Monday, January 28, 2019

I’d Love To Turn You On At The Movies #210 - D.C. Cab (1983, dir. Joel Schumacher)

Whenever I talk about how D.C. Cab is one of my favorite films to anyone familiar with it, the most common response that I get is, “and you said you DON’T smoke weed, right?” This makes sense, considering the film is essentially a series of sight gags meandering around plot points and subplot points that make very little sense together. This is not a hindrance. The film is perfect for those with the shortest of attention spans.
D.C. Cab is Joel Schumacher’s second theatrical film, and everything about it screams “low budget,” down to the editing and the film stock. Even the DVD release is bare bones. It has no subtitles, no other languages but English and lacks even a menu for chapter selection.
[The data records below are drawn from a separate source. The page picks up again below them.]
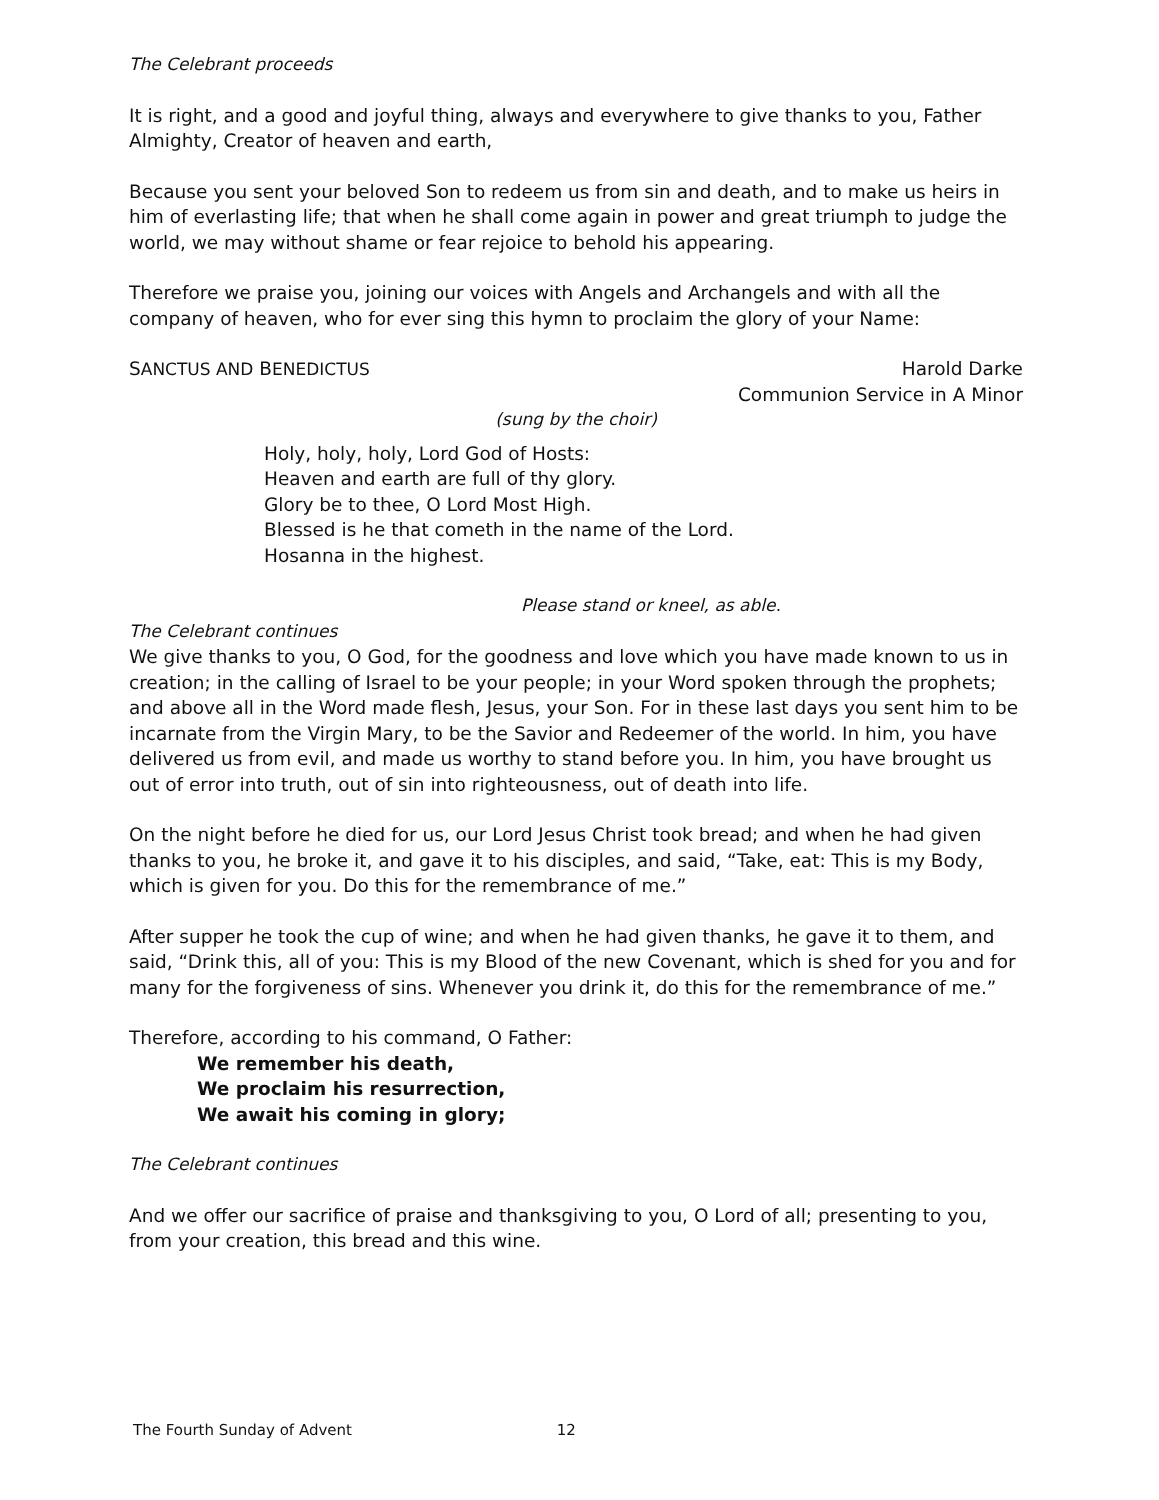The Celebrant proceeds
It is right, and a good and joyful thing, always and everywhere to give thanks to you, Father Almighty, Creator of heaven and earth,
Because you sent your beloved Son to redeem us from sin and death, and to make us heirs in him of everlasting life; that when he shall come again in power and great triumph to judge the world, we may without shame or fear rejoice to behold his appearing.
Therefore we praise you, joining our voices with Angels and Archangels and with all the company of heaven, who for ever sing this hymn to proclaim the glory of your Name:
SANCTUS AND BENEDICTUS Harold Darke
Communion Service in A Minor
(sung by the choir)
Holy, holy, holy, Lord God of Hosts:
Heaven and earth are full of thy glory.
Glory be to thee, O Lord Most High.
Blessed is he that cometh in the name of the Lord.
Hosanna in the highest.
Please stand or kneel, as able.
The Celebrant continues
We give thanks to you, O God, for the goodness and love which you have made known to us in creation; in the calling of Israel to be your people; in your Word spoken through the prophets; and above all in the Word made flesh, Jesus, your Son. For in these last days you sent him to be incarnate from the Virgin Mary, to be the Savior and Redeemer of the world. In him, you have delivered us from evil, and made us worthy to stand before you. In him, you have brought us out of error into truth, out of sin into righteousness, out of death into life.
On the night before he died for us, our Lord Jesus Christ took bread; and when he had given thanks to you, he broke it, and gave it to his disciples, and said, “Take, eat: This is my Body, which is given for you. Do this for the remembrance of me.”
After supper he took the cup of wine; and when he had given thanks, he gave it to them, and said, “Drink this, all of you: This is my Blood of the new Covenant, which is shed for you and for many for the forgiveness of sins. Whenever you drink it, do this for the remembrance of me.”
Therefore, according to his command, O Father:
We remember his death,
We proclaim his resurrection,
We await his coming in glory;
The Celebrant continues
And we offer our sacrifice of praise and thanksgiving to you, O Lord of all; presenting to you, from your creation, this bread and this wine.
The Fourth Sunday of Advent 12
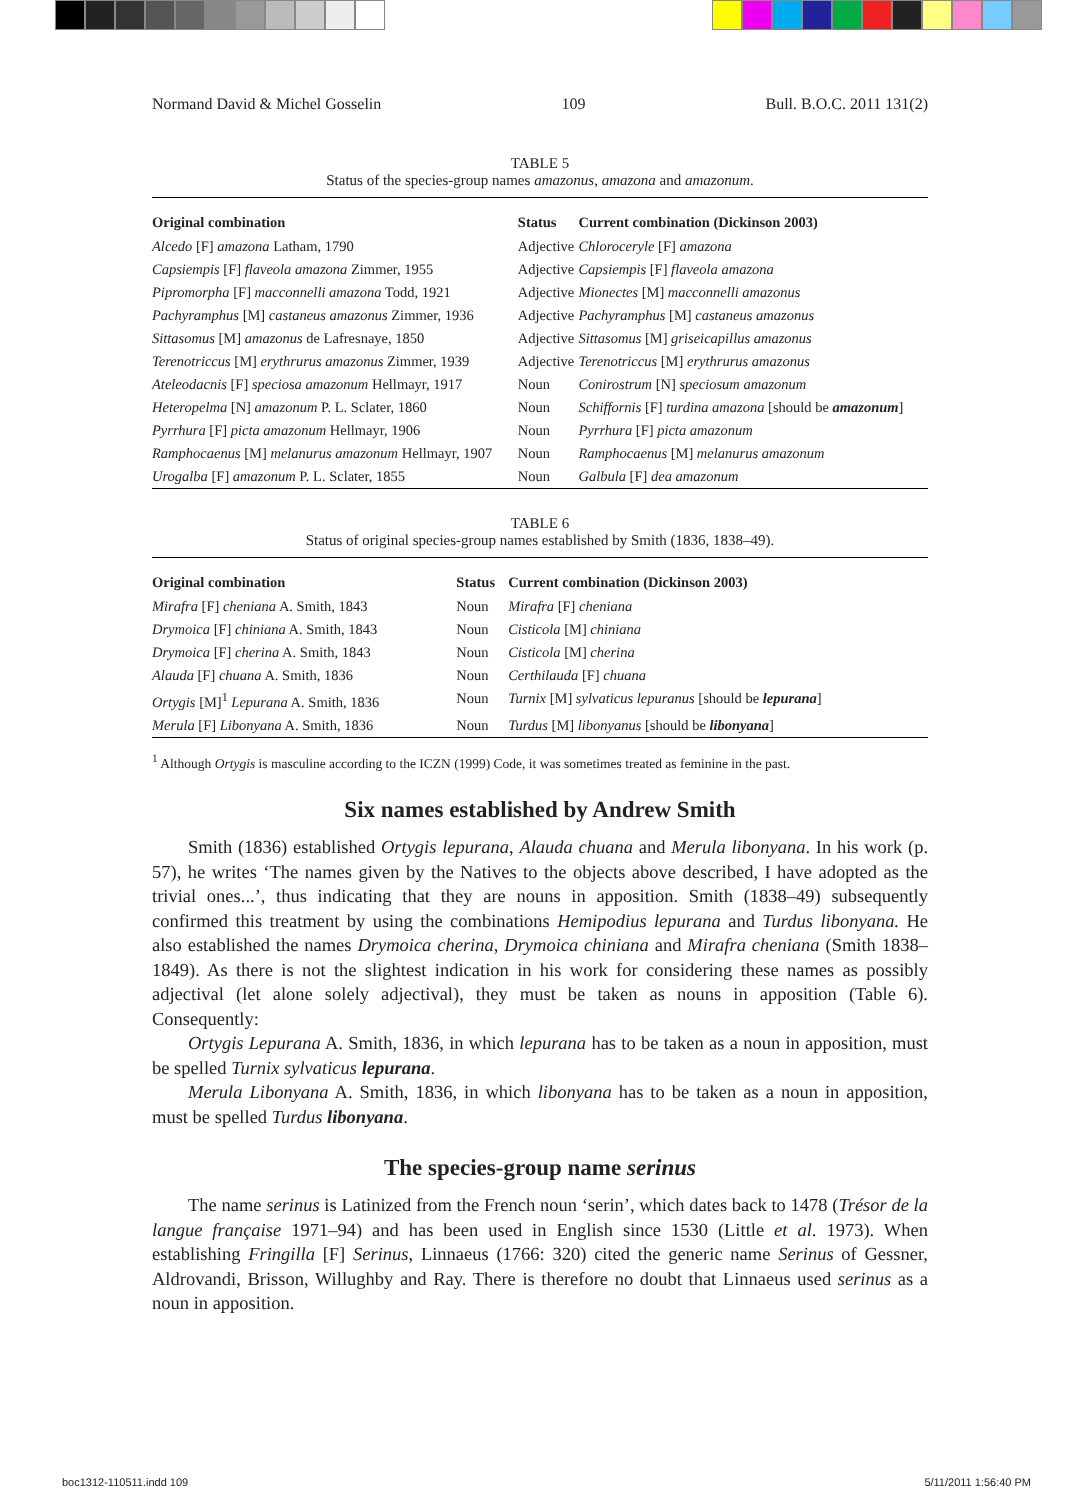Normand David & Michel Gosselin 109 Bull. B.O.C. 2011 131(2)
TABLE 5
Status of the species-group names amazonus, amazona and amazonum.
| Original combination | Status | Current combination (Dickinson 2003) |
| --- | --- | --- |
| Alcedo [F] amazona Latham, 1790 | Adjective | Chloroceryle [F] amazona |
| Capsiempis [F] flaveola amazona Zimmer, 1955 | Adjective | Capsiempis [F] flaveola amazona |
| Pipromorpha [F] macconnelli amazona Todd, 1921 | Adjective | Mionectes [M] macconnelli amazonus |
| Pachyramphus [M] castaneus amazonus Zimmer, 1936 | Adjective | Pachyramphus [M] castaneus amazonus |
| Sittasomus [M] amazonus de Lafresnaye, 1850 | Adjective | Sittasomus [M] griseicapillus amazonus |
| Terenotriccus [M] erythrurus amazonus Zimmer, 1939 | Adjective | Terenotriccus [M] erythrurus amazonus |
| Ateleodacnis [F] speciosa amazonum Hellmayr, 1917 | Noun | Conirostrum [N] speciosum amazonum |
| Heteropelma [N] amazonum P. L. Sclater, 1860 | Noun | Schiffornis [F] turdina amazona [should be amazonum ] |
| Pyrrhura [F] picta amazonum Hellmayr, 1906 | Noun | Pyrrhura [F] picta amazonum |
| Ramphocaenus [M] melanurus amazonum Hellmayr, 1907 | Noun | Ramphocaenus [M] melanurus amazonum |
| Urogalba [F] amazonum P. L. Sclater, 1855 | Noun | Galbula [F] dea amazonum |
TABLE 6
Status of original species-group names established by Smith (1836, 1838–49).
| Original combination | Status | Current combination (Dickinson 2003) |
| --- | --- | --- |
| Mirafra [F] cheniana A. Smith, 1843 | Noun | Mirafra [F] cheniana |
| Drymoica [F] chiniana A. Smith, 1843 | Noun | Cisticola [M] chiniana |
| Drymoica [F] cherina A. Smith, 1843 | Noun | Cisticola [M] cherina |
| Alauda [F] chuana A. Smith, 1836 | Noun | Certhilauda [F] chuana |
| Ortygis [M]<sup>1</sup> Lepurana A. Smith, 1836 | Noun | Turnix [M] sylvaticus lepuranus [should be lepurana ] |
| Merula [F] Libonyana A. Smith, 1836 | Noun | Turdus [M] libonyanus [should be libonyana ] |
<sup>1</sup> Although Ortygis is masculine according to the ICZN (1999) Code, it was sometimes treated as feminine in the past.
Six names established by Andrew Smith
Smith (1836) established Ortygis lepurana, Alauda chuana and Merula libonyana. In his work (p. 57), he writes ‘The names given by the Natives to the objects above described, I have adopted as the trivial ones...’, thus indicating that they are nouns in apposition. Smith (1838–49) subsequently confirmed this treatment by using the combinations Hemipodius lepurana and Turdus libonyana. He also established the names Drymoica cherina, Drymoica chiniana and Mirafra cheniana (Smith 1838–1849). As there is not the slightest indication in his work for considering these names as possibly adjectival (let alone solely adjectival), they must be taken as nouns in apposition (Table 6). Consequently:
Ortygis Lepurana A. Smith, 1836, in which lepurana has to be taken as a noun in apposition, must be spelled Turnix sylvaticus lepurana.
Merula Libonyana A. Smith, 1836, in which libonyana has to be taken as a noun in apposition, must be spelled Turdus libonyana.
The species-group name serinus
The name serinus is Latinized from the French noun ‘serin’, which dates back to 1478 (Trésor de la langue française 1971–94) and has been used in English since 1530 (Little et al. 1973). When establishing Fringilla [F] Serinus, Linnaeus (1766: 320) cited the generic name Serinus of Gessner, Aldrovandi, Brisson, Willughby and Ray. There is therefore no doubt that Linnaeus used serinus as a noun in apposition.
boc1312-110511.indd 109 5/11/2011 1:56:40 PM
Prior to D.C. Cab’s release, Mr. Schumacher released The Incredible Shrinking Woman (1981) and would follow it up with the one-two punch of box office favorites St. Elmo’s Fire (1985) and The Lost Boys (1987), so it’s not like Mr. Schumacher didn’t already have his footing as a filmmaker. No, he made D.C. Cab awful-looking on purpose. Since the plot revolves around a ramshackle taxicab company in Washington D.C., I think the low budget, almost “new-hire-training video” quality was completely intentional. Especially when you consider the cast, on which Schumacher absolutely did not skimp. The cast is made up of a combination of ‘80s pop culture giants (Mr. T, the Barbarian Brothers), up-and-coming stand-up comedians (Bill Maher, Paul Rodriguez) former sitcom stars (Max Gail, Whitman Mayo) and Gary Busey. It even features a small but significant cameo from R&B singer Irene Cara as herself.
Albert (Adam Baldwin) is a wide-eyed twentysomething with big dreams to become a cab driver. Obviously every young person dreams of one day driving a cab when they get older, so no issue there really. When his father dies Albert decides to move to Washington, D.C. and track down his dad’s best friend Harold (Max Gail), who owns the D.C. Cab Company. Albert goes through a series of ride-alongs with the eccentric staff of the cab company, including Cleveland Rastafarian Bongo (Otis Day), womanizing racist Elvis fan Dell (Busey), fast-talking Tyrone (Charlie Barnett), and tough but sensitive Samson (Mr. T) to name a few. Many of the ride-alongs happen in almost rapid-fire succession, creating a sort of sketch or vignette effect for the first half of the film. The fledgling company eventually comes into some money when a valuable violin is recovered from one of the cabs and the staff are granted the reward. Even though most of the staff make it clear that they hate driving cabs and would rather take the money and run, Harold, with the help of an inspiring pep-talk from Albert, convinces the staff to invest their share back into the company. This leads to the drivers renewing their licenses (including special permits for airport drop-offs) and new paint jobs on both the cab stand and the cars, but that’s about it. Somehow, this boosts morale so much that the drivers start loving their jobs and their new co-worker. Albert is then implicated in a kidnapping (because of course) and it is left up to the drivers to bail him out and save the day.
And, again, besides the multiple random subplots that pop up throughout the course of the film, that is pretty much it for story. The reason that D.C. Cab is able to keep your attention is because it never stops moving. It continuously hits you over the head with so many jokes, gags and slapstick moments that by the time you realize what you just watched made little sense, the credits are rolling. And speaking of the credits, because the drivers save the day in the end (and that’s not really a spoiler), the credits roll over a funny and charming parade sequence that the city decided to hold in their honor. Each and every cabbie slowly drives through the parade, dancing and carrying on atop one of the cabs. It’s hard not to smile during this, despite it being almost aggressively corny.
I defy any comedy fan, particularly those who came of age in the 1980s to not instantly fall in love with Schumacher’s D.C. Cab. I personally can’t help but grow nostalgic when I watch this film. To this day, it’s perhaps my favorite comedy of the 80s, rivaled only by Fletch. But that’s a film for another entry. And, yes, since we are after all in Colorado, I will give it my “excellent pick to watch while high” endorsement.